Our chip is 64 bits / 64 registers, and the little-endian tool chain
works fine. I have configured "as" and "ld" to be big-endian and they
work. For gcc I have set BYTES_BIG_ENDIAN to 1 and left the rest of the
*_ENDIAN definitions as 0, which is appropriate for the architecture.
But, I have a problem which shows up (at least) two ways, for the same
reason:
Compiling:
if (x != x)
{
x = 1.0;
}
causes an assertion failure in emit-rtl.c:gen_rtx_SUBREG() because
validate_subreg() thinks the value of the compare is in the high half of
a register, but needs to be in the bottom half. [ Note: The required
value is actually in the bottom half, where it belongs, and the
generated code is correct if I comment out the assert. ]
Compiling with -O0:
void
test_48(long arg)
{
PASS((signed char)arg);
}
results in the following broken code:
00000000000101a0 <test_48>:
<prologue>
101d0: { addi r1, r52, -16 } // save "arg" on stack
101d8: { st r1, r0 } // 64 bit store
101e0: { addi r0, r52, -16 } // retrieve "arg"

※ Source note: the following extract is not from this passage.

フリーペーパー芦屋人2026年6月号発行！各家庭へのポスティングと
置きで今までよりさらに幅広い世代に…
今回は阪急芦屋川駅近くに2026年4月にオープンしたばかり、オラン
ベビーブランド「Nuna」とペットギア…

101e8: { addi r0, r0, 7 } // BROKEN!!! -- the hardware
makes this adjustment in BE mode.
101f0: { ld1s r0, r0 } // 1 byte load
101f8: { mtspr PASS, r0 }
<epilogue>
[ Note: compiling -O3 gives the right code because it doesn't waste
instructions storing arg into memory and retrieving it. ]
The problem is that both gcc and the big-endian hardware make the same
adjustment -- we only need this done once. [ Note: in BE mode our
hardware adjusts the addresses of loads and stores that are smaller than
64 bits. Access to 64 bit words is unchanged. ]
So, why do I care? In both cases above my little-endian gcc produces
exactly the code I want. I want a big-endian version of gcc so that
structures, especially structures with bit fields, are laid out in
memory the way big-endian users expect them. Can I get either a BE gcc
that understands my memory hardware, or else a LE gcc that will reverse
structures as expected for BE users?
Thanks.
--jeff kenton